I've added a parenthetical to that line to clarify the meaning. Thanks! :-)

John Cowan said...

The Lisp literature discusses a fourth basic method, the Big Bag of Pages (BBOP or BiBOP, as in "Don't Stop the BiBOP"). In this scheme, the heap is segmented into many arenas (classically the same size as the pages used by virtual memory), each of which contains only a single type. In that way, one can infer the type of an object by masking off the top bits of the pointer to it and looking up those bits in a table.

Stanley Shebs's dissertation at the University of Utah (not online as far as I know, but he was collecting data in 1988) was about an expert system that, given certain constraints, was able to figure out how to set various parameters in the design of a Lisp runtime system (he also looked at Prolog and APL briefly), one of which was precisely the tagged objects vs. tagged pointers vs. BBOP choice. He also pointed out that it's quite possible to combine them: the original Smalltalk system used pointer tagging for small integers but object tagging for everything else.

Leo Meyerovich said...

not sure how you'd characterize efforts influenced by "garbage collection in an uncooperative environment" (not sound? :)) in this breakdown, where the focus is simply on address

Sandro Magi said...

Re: BIBOP techniques

Interesting. I remember coming across mentions of them a few years ago, but I didn't have the background at the time to understand them. Were any measurements ever made as to how much space was wasted by sparsely populated pages/relatively unused types? How does it handle array/vector types where one instance may span many pages, and another may occupy less than a page?

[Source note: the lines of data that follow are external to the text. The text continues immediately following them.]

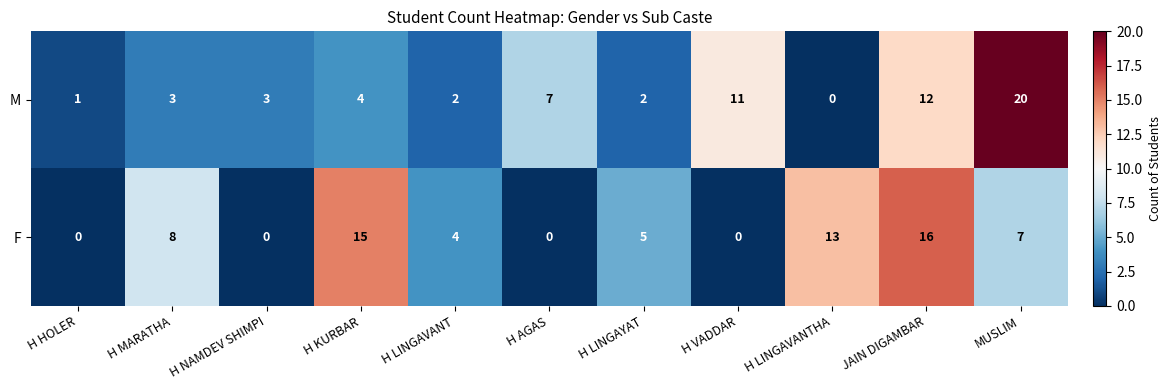

Count the F values in the range 0 to 13.

9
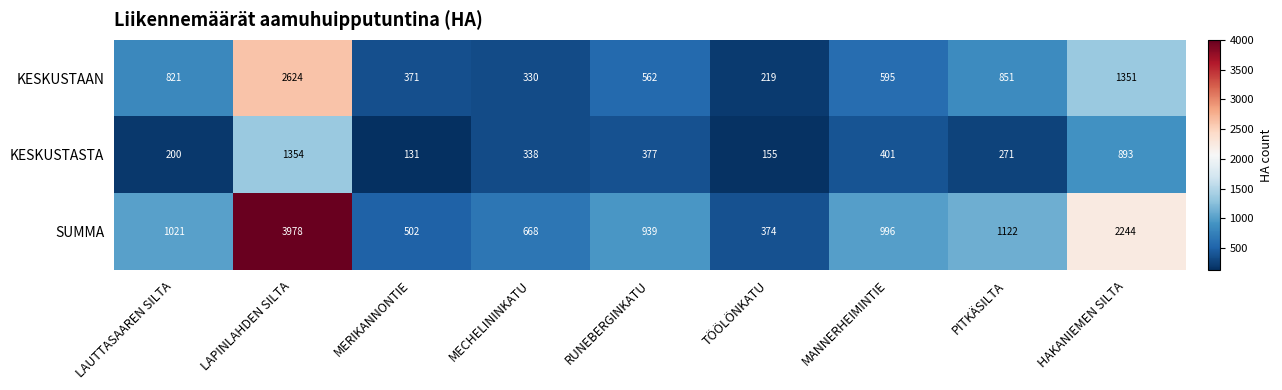

Which series has the widest spread of values?

SUMMA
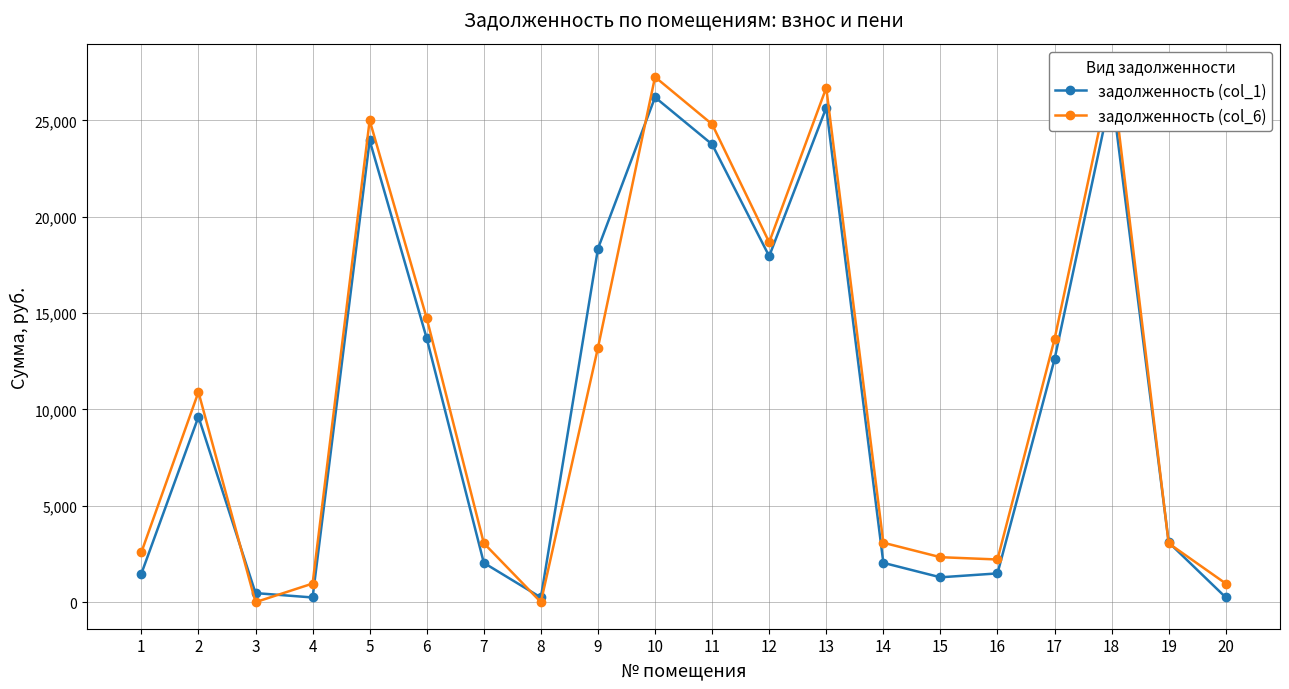

At which label does задолженность (col_6) reach its peak?

18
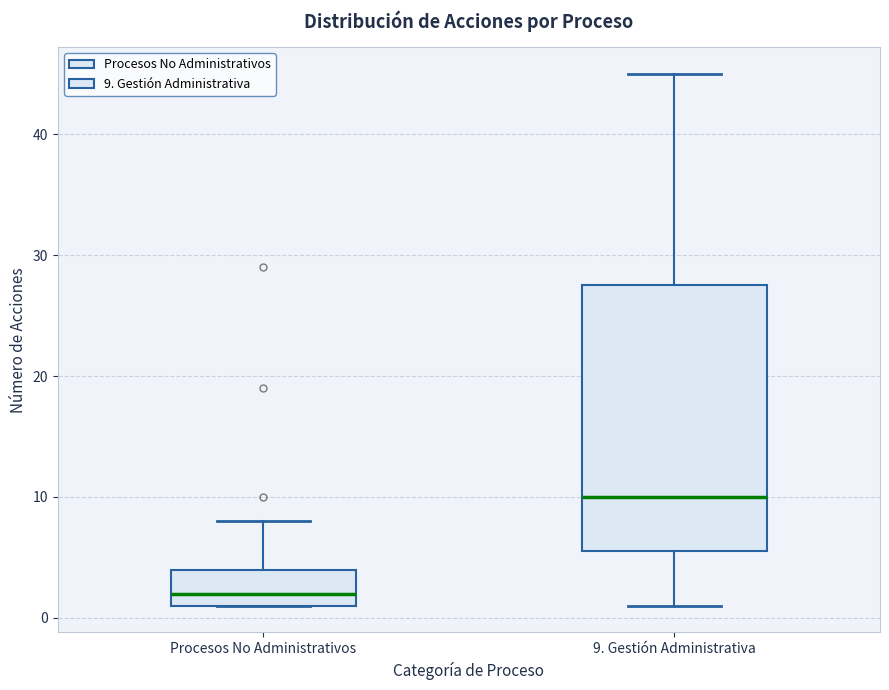

Reading left to right, read every box against the y-axis: the position of its median line, the range the box covers, and the ends of its whiskers. The values are not printed on the chart, so give them approximately, as read against the axis.

Procesos No Administrativos: median 2, box 1 to 4, whiskers 1 to 8
9. Gestión Administrativa: median 10, box 6 to 28, whiskers 1 to 45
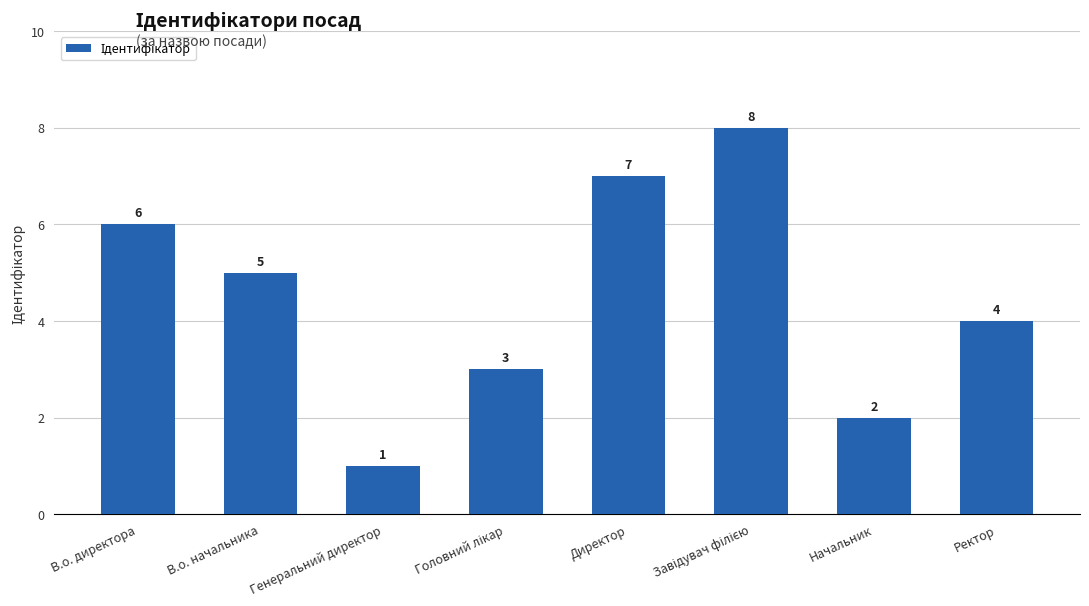

How many categories are shown in the chart?

8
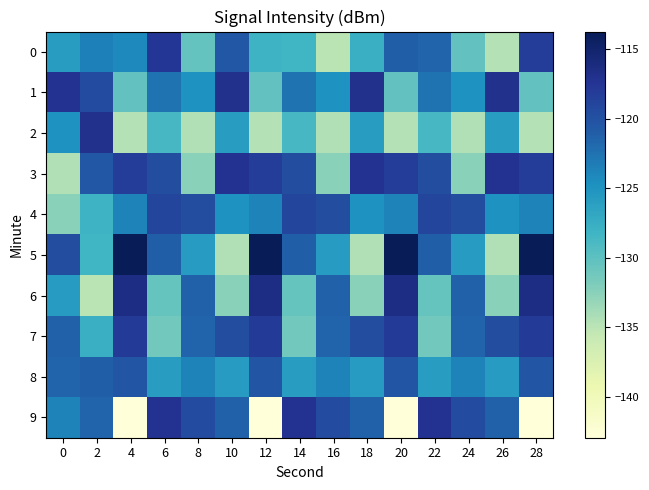

Which has a higher value, 18 or 4?

4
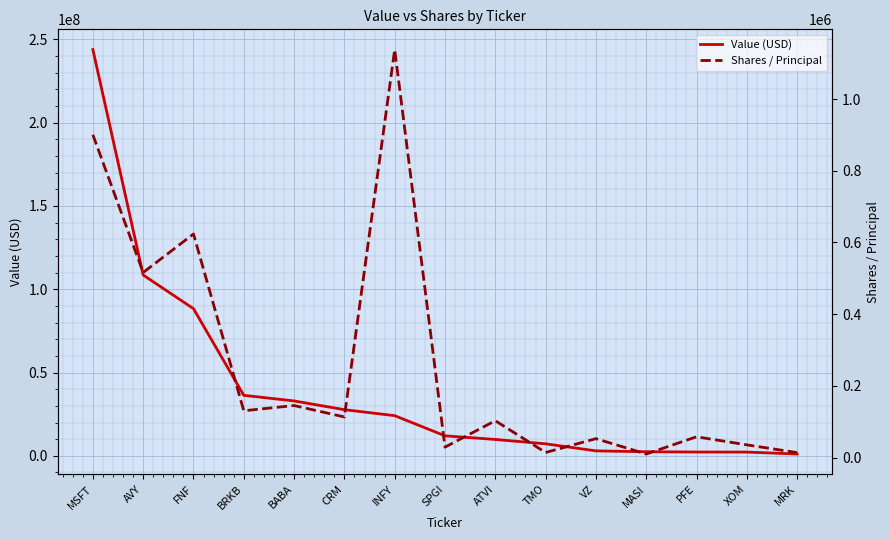

What are all the series names shown in the legend?

Value (USD), Shares / Principal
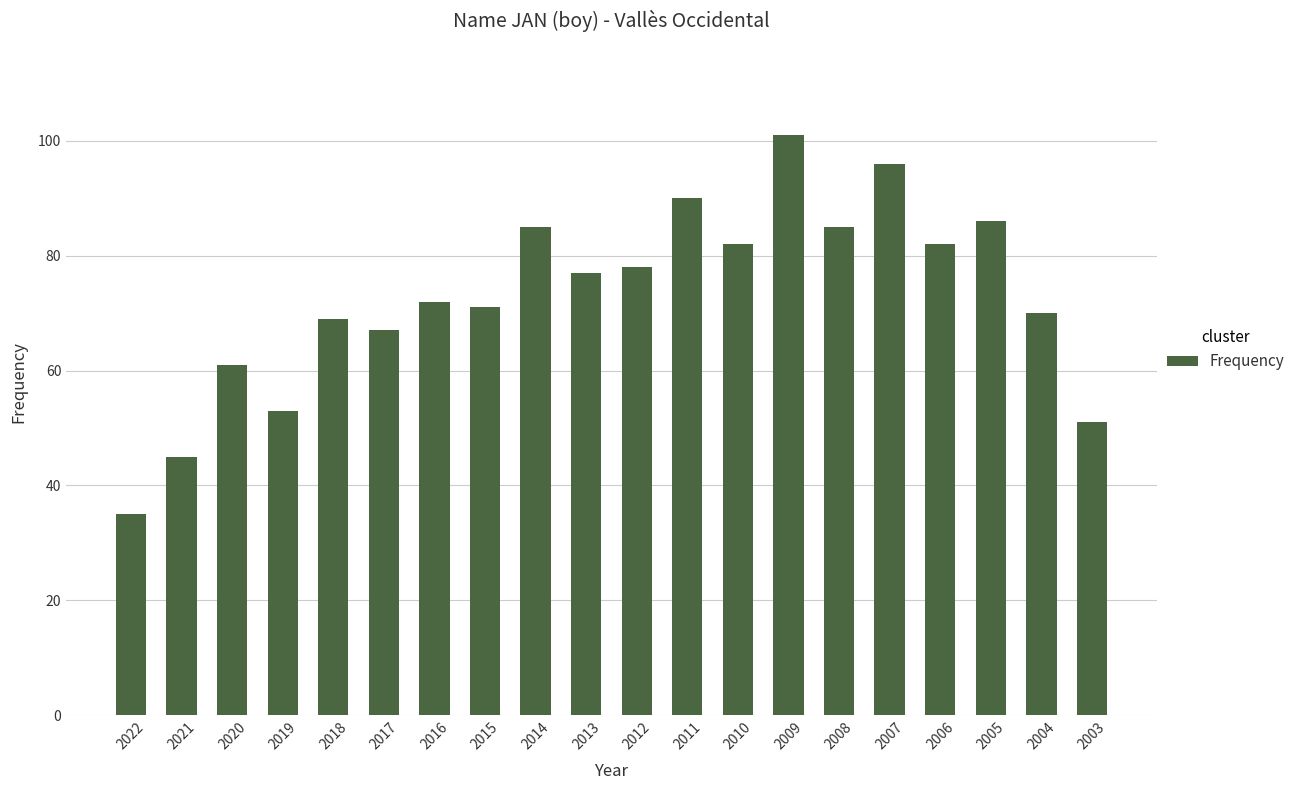

What is the value of the 5th bar from the left?

69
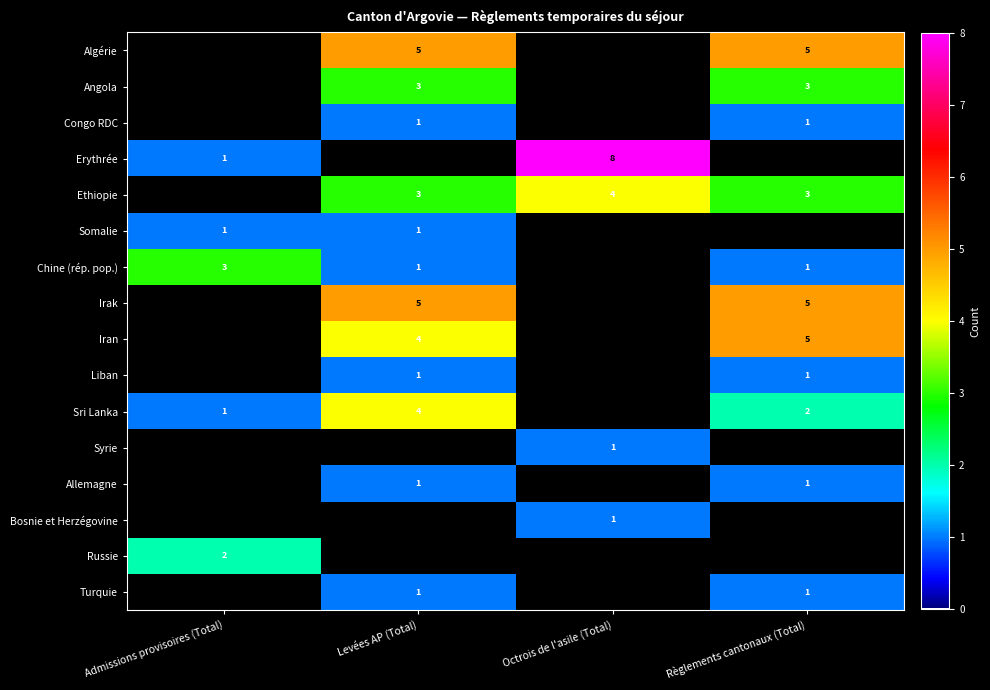

The Irak series shows 5 at Levées AP (Total). True or false?

True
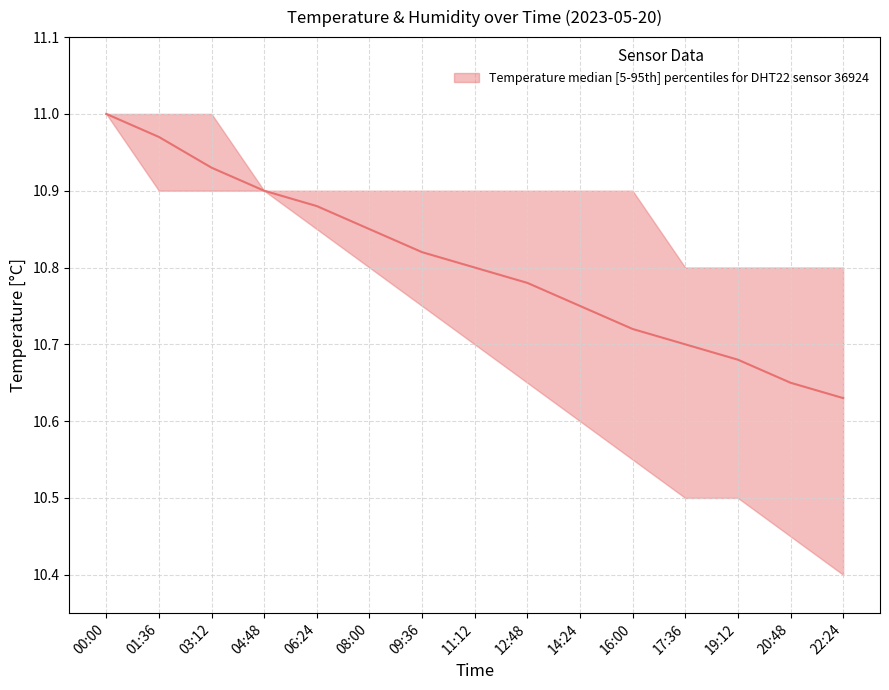

Where is temperature_median nearest to the value 10?

22:24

Leo, I'm not sure what you mean by efforts influenced by the paper I linked to, but based on address. Do you mean conservative collection? I'm just dealing with accurate GC in this article, since conservative GC does not require any special representations at all.

Morrisett said...

The TIL compiler used a type-passing approach for handling polymorphism. This was detailed in my thesis. You'll find other references to tag-free collectors there.

Sandro Magi said...

I debated whether to mention TIL. The most recent paper I perused said it used a hybrid scheme, not a pure type reconstruction approach, but perhaps I'm wrong.

Thanks for the thesis link, it looks very interesting! I'll definitely have to read up on the nitty gritty details of TIL.

Tom said...

Using this representation, we free the 22-bits used for the structure size in the header. We can thus reserve a full 24 bits for the GC, which expands our choice of GC algorithms considerably. Even ref-counting becomes feasible with 24-bits in the header.

But how does the GC know how much space to de-allocate if it doesn't know the size of the structure? Obviously, if the heap is partitioned in regions of equally-sized data, this is easy. But inevitably, there will be some data that will be particularly large and will probably have to be allocated in the "the rest" region - and the GC would not know its size.

Sandro Magi said...

But how does the GC know how much space to de-allocate if it doesn't know the size of the structure? Obviously, if the heap is partitioned in regions of equally-sized data, this is easy.

There a number of ways to do this. Your suggestion to partition is one way. Consider a more general tree sorted on address to track regions. There are also BIBOP techniques, as used in the Streamflow allocator.